▶ _TASK OBJECTIVE_: In the news article below on social distancing in Kitimat, please state why the District of Kitimat restricted vehicle access to the Kitimat River via Dyke Road.
╭─ TEXT FOR ANALYSIS
To serve and collect: Members from the Kitimat RCMP were at No Frills on April 10 to take donations for the Kitimat Food Bank. The detachment said that the public has been doing a good job of adhering to social distancing measures, both over the recent long weekend and over the past couple of months. (Facebook photo)

To serve and collect: Members from the Kitimat RCMP were at No Frills on April 10 to take donations for the Kitimat Food Bank. The detachment said that the public has been doing a good job of adhering to social distancing measures, both over the recent long weekend and over the past couple of months. (Facebook photo)

Locals getting good grades when it comes to social distancing: RCMP

The local detachment said the public has been responsible with adhering to COVID-19 practices

According to the local RCMP detachment local residents have been doing a good job of following social distancing measures put in place by the Province to stop the spread of COVID-19.

The Kitimat RCMP detachment told the Kitimat Northern Sentinel residents have been observing guidelines, both over the recent long weekend and in the past couple of months in general.

“The public have been responsible with social distancing and adhering to COVID-19 best practices,” the detachment said in a statement.

The District of Kitimat previously had to restrict vehicle access to the Kitimat River via Dyke Road because of incidents of groups of people gathering in the area without practicing proper physical distancing measures. The decision was eventually reversed after the Easter Long weekend after receiving additional input from the RCMP.

READ MORE: RCMP warns of COVID-19 scams spreading through B.C.

Currently RCMP officers are responsible for bylaw enforcement within the District, with bylaw duties split between its two building inspectors for lack of a dedicated bylaw officer. The RCMP will continue to remind residents about physical distancing guidelines. While they are technically able to ticket people in relation to the public health orders generally police across the Province have opted for a more educational stance, instead reminding residents about the rules in place.

One notable exception is the City of Vancouver, which in March approved a bylaw that gave its staff the ability to issue tickets up to $1,000 for individuals or $50,000 for businesses.
╰─
╭─ INFORMATION SUPPLIED
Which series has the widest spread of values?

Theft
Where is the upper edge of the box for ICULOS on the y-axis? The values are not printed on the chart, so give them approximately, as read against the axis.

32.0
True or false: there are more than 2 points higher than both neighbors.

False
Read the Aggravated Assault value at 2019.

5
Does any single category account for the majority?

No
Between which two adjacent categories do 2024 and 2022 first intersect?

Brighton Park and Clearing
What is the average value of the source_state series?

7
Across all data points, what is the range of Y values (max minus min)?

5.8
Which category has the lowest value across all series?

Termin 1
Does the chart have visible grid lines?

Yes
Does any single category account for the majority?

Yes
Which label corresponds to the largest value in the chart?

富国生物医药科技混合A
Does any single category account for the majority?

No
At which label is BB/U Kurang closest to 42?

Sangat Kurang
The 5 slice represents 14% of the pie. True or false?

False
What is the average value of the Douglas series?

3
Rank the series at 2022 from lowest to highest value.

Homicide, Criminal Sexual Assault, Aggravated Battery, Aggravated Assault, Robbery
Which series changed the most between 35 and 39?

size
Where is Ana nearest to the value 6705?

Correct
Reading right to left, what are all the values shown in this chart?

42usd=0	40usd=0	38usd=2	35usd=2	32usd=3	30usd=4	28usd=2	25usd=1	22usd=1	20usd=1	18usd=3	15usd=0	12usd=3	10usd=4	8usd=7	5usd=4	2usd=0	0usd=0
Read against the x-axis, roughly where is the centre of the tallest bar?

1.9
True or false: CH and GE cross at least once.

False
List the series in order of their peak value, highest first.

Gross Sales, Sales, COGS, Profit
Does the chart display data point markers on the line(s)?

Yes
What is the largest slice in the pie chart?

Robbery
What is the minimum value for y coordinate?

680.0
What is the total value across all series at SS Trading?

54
╰─
▶ _WRITTEN RESPONSE_: Groups of people were gathering in the area without practicing proper physical distancing.